If she can click-train a chicken, chances are Sue-Ellen McIntyre can teach your dog a thing or two. Click training is classic conditioned response behavior. The animal learns through positive reinforcement by hearing a click and then immediately receives a reward for responding to it. McIntyre, who trained with chickens as part of her dog-training internship, is all about positive reinforcement.
McIntyre is the owner and chief dog trainer at savvysnoots, which she operates from her Norwalk-based home office. "My goal is to make peoples' and dogs' lives together better," she says. McIntyre works with dogs and their humans one-on-one in order to help them "improve their relationship and to bond," and she does so mainly in clients' homes. Sometimes she'll take the humans and dogs to a park to work on commands such as coming when called and walking on a leash.

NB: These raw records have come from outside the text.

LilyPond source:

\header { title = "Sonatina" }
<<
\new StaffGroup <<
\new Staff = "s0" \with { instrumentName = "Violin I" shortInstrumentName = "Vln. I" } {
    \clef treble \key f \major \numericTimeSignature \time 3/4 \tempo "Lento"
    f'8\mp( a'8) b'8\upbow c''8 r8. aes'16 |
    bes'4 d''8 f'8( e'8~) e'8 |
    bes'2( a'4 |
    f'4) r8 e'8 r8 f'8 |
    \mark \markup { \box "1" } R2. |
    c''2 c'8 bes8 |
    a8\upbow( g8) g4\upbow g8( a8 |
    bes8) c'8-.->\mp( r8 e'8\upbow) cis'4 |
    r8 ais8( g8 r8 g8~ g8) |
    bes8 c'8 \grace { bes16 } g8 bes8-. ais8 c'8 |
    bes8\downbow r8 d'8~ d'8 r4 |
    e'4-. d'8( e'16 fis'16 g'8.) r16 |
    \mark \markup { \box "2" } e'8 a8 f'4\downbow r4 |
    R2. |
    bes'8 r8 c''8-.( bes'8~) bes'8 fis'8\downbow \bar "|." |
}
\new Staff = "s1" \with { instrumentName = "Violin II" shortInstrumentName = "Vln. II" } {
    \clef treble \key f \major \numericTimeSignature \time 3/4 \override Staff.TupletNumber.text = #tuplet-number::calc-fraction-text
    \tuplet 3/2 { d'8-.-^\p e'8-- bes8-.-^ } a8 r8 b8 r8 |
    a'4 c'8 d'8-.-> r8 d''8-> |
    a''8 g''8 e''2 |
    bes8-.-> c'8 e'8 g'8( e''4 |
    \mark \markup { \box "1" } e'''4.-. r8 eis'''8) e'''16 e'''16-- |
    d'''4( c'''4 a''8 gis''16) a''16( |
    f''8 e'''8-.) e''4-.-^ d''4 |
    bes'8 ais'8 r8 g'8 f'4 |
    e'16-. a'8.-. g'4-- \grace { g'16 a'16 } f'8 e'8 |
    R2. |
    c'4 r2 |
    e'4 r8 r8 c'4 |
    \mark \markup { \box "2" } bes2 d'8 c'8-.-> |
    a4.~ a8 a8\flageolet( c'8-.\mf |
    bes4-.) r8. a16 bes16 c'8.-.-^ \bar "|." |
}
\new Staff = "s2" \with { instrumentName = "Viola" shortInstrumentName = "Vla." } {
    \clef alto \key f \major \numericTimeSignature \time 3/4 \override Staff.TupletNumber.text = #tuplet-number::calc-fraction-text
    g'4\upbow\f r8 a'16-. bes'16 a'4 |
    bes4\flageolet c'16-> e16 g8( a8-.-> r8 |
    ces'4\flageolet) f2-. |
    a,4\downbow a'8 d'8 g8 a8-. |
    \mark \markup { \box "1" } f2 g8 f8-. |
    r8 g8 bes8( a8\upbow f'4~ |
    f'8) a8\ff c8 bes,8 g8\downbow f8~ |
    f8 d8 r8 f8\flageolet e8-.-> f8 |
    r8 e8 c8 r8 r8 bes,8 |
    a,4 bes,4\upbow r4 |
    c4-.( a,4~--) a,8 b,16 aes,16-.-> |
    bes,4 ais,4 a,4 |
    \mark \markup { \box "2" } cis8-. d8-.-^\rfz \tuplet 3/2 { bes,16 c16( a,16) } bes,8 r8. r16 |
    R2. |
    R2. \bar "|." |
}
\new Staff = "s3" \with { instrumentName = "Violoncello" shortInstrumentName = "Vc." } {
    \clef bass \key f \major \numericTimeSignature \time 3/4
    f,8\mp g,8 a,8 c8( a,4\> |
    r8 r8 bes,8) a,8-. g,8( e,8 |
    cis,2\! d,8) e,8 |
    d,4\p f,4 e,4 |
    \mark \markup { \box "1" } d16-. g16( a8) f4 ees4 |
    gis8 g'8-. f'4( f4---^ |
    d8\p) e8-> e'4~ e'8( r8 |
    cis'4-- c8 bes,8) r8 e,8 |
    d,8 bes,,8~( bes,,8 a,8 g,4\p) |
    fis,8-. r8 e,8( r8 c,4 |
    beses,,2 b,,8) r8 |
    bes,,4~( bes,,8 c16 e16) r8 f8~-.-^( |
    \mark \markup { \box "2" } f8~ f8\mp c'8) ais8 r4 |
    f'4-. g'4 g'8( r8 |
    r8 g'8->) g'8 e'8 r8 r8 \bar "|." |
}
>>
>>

Originally from Toronto, Canada, McIntyre has lived and worked in Norwalk for just over a decade. She opened savvysnoots a year ago, but has been working with dogs for more than three years. Most of her clients, she says, are dog owners who work outside the home and are unable, due to time constraints, to devote enough time to working with their dogs, which, as any pet owner knows, is a decidedly full time venture. A longtime dog lover, McIntyre volunteered at PAWS in Norwalk while she underwent her dog training studies. And of course she has dogs of her own who she says she's constantly training. She has hopes of her dogs one day becoming therapy animals, which provide comfort to people in hospitals, retirement and nursing homes and schools, as well as those with learning difficulties and those in stressful situations, such as disaster areas.
Her experiences as a trainer have led McIntyre to the conclusion that a "well-balanced, well-mannered and well-trained dog" is possible if owners work with, and not against, that dog's instincts. Retrievers, in other words, will retrieve and German shepherds, working dogs, are happiest when they have "work" do to. Owners, says, McIntyre, need to respect their dogs' instincts and then work with them in order to make that dog happy, and in turn, to be a perfect companion.
Successfully training a dog is not always an easy or linear journey, says McIntyre. It takes time, patience and ongoing positive reinforcement, but her philosophy about dog training – and life – sustains her. "It's not a race. It's all about the practice."